Setting aside whether finding a desperate MFA student to ghost-write the next Twilight is going to make literary history, let us consider hype. Frey uses the word 'radical' three times in this one quote, insisting that he is (a) radical. That's some high self-appraisal, but it really doesn't mean anything unless others will concur. The top results for a Googling of 'James Frey radical' brings up only responses to this New York Magazine piece. One should always approach media hype with a skeptical eye, even more so when it's the subject doing the hyping, and especially he is alone in doing so. If you have to talk about how radical you are, there's a good chance you're not really all that radical. Marketing is not radical.

For balance, let us also consider Edward Albee. Albee, author of Who's Afraid of Virginia Woolf?, is also stubborn and driven (he insists on only allowing what is to my mind an inferior version of The Zoo Story to be professionally produced), but his body of work speaks for itself. Ask any theatre critic about important American playwrights of the last half-century, and Albee's name will quickly fall from his lips.

Frey could learn from Albee's approach to fame:

GREEN -- Is that, in part, a way of looking out for posterity?

ALBEE -- Who is this posterity, and what does he want?

GREEN -- You tell me.

ALBEE -- I don't know.

GREEN -- Do you concern yourself with that?

ALBEE -- No. You can't think about yourself in the third person. That's madness.

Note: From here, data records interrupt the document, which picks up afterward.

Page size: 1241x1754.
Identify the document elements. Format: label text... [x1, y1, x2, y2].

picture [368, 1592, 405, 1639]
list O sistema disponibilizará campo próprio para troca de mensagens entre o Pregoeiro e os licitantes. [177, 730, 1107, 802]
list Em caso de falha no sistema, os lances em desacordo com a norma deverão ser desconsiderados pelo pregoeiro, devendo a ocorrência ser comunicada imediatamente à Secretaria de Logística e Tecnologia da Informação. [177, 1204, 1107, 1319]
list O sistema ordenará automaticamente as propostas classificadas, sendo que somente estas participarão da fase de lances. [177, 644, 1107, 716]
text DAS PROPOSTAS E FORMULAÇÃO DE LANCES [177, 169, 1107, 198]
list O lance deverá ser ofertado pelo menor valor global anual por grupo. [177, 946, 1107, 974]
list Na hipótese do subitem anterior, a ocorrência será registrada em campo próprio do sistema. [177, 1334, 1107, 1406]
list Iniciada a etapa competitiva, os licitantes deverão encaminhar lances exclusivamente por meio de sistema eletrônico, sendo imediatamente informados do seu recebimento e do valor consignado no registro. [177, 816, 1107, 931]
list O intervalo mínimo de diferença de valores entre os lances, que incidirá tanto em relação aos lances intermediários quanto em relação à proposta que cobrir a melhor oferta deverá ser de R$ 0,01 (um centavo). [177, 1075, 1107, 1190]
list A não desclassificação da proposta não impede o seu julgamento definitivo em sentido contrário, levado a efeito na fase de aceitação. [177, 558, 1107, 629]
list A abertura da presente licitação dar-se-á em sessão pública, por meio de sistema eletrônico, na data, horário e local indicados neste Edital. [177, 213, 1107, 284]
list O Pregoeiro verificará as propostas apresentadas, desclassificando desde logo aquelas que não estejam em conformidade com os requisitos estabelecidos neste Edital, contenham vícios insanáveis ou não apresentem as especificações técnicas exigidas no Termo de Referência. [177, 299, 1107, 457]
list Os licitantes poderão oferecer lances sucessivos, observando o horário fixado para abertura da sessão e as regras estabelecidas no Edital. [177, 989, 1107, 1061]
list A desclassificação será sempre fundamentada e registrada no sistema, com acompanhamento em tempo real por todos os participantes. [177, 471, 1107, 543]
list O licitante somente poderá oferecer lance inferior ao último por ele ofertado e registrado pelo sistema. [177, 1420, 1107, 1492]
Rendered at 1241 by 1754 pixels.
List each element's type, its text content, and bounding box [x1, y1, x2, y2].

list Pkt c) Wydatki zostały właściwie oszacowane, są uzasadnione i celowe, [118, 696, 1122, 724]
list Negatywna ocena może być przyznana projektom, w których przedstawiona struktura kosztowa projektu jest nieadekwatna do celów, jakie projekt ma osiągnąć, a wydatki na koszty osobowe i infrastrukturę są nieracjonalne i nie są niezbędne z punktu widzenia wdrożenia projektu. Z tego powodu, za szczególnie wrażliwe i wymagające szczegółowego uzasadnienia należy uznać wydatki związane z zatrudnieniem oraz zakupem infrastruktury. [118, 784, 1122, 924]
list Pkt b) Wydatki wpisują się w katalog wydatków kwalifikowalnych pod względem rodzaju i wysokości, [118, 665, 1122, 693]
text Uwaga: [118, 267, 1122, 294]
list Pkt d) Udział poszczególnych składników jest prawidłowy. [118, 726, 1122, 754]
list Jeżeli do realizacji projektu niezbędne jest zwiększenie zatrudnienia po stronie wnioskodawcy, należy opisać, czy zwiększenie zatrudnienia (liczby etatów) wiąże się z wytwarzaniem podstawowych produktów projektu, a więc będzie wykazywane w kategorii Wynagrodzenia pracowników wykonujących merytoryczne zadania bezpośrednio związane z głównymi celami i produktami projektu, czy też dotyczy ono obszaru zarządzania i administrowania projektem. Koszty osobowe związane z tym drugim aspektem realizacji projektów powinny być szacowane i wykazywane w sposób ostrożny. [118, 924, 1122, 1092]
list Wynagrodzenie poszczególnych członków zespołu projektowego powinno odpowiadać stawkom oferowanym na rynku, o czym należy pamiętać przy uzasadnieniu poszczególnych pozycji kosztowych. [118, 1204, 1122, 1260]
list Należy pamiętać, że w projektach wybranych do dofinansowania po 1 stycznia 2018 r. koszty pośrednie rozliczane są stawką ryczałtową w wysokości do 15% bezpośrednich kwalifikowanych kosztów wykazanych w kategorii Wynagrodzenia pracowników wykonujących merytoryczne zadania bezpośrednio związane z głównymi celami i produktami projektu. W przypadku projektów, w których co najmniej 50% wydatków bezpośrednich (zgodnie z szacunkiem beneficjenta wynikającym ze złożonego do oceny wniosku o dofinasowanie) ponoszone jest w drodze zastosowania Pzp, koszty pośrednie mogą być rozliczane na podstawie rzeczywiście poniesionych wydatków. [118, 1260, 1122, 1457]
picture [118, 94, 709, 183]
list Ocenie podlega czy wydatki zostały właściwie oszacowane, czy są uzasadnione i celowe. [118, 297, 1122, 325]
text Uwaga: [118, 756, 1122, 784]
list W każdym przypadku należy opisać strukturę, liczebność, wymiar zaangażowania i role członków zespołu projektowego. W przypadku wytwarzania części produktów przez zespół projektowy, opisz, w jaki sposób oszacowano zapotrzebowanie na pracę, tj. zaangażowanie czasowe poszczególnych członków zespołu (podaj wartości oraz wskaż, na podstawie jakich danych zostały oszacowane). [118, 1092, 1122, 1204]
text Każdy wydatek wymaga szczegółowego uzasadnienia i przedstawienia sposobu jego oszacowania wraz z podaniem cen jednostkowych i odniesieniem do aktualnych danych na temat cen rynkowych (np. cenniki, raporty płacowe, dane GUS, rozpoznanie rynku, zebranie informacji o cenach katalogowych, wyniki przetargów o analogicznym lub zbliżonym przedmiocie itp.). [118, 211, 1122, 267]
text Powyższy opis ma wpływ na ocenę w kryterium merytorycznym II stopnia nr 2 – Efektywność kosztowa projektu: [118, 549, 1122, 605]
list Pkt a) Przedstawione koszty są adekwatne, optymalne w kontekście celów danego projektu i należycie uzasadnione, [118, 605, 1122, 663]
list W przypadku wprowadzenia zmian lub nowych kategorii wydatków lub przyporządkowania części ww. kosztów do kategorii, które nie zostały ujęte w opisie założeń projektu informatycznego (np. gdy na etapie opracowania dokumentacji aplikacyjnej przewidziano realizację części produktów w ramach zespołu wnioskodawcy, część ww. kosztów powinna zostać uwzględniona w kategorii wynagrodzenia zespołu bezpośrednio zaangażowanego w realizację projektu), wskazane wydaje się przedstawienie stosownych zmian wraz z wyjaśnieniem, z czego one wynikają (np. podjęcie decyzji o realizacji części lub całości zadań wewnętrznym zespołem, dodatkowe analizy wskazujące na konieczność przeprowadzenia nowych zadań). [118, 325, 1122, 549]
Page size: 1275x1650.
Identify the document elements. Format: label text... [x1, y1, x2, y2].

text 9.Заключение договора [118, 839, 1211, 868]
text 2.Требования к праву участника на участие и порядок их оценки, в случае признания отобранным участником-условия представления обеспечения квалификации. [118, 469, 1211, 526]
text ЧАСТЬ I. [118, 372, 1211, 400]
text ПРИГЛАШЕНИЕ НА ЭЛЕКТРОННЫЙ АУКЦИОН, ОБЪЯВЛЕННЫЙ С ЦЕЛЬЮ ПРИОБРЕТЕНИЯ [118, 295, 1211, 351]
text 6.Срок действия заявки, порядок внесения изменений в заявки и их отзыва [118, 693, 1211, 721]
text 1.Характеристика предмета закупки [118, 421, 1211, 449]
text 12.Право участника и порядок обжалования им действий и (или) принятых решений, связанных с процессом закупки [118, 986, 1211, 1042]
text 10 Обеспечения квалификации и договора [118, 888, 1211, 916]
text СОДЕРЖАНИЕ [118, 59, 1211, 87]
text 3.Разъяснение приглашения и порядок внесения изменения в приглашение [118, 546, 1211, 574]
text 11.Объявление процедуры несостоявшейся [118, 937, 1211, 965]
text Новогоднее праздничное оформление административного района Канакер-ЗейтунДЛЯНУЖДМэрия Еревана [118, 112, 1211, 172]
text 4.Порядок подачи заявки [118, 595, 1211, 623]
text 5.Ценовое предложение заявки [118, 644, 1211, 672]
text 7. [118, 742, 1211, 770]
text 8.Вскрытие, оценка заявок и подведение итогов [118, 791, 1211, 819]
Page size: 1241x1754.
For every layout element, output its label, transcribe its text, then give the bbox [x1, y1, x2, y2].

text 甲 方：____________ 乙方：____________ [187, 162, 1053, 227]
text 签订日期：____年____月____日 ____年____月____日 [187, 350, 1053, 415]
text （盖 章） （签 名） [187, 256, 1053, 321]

GREEN -- But you have an impulse to protect what you've done.

ALBEE -- I am the guardian of the plays that are sitting in my head that want to come out.

GREEN -- And yet you're also the guardian of the plays that have already come out. At least the temporary guardian.

ALBEE -- I don't think we should think about legacies ourselves.


For what it's worth, Albee also runs a retreat for writers and other creative types. Frey offers young would-be authors stifling contracts to hitch their wagons to his star.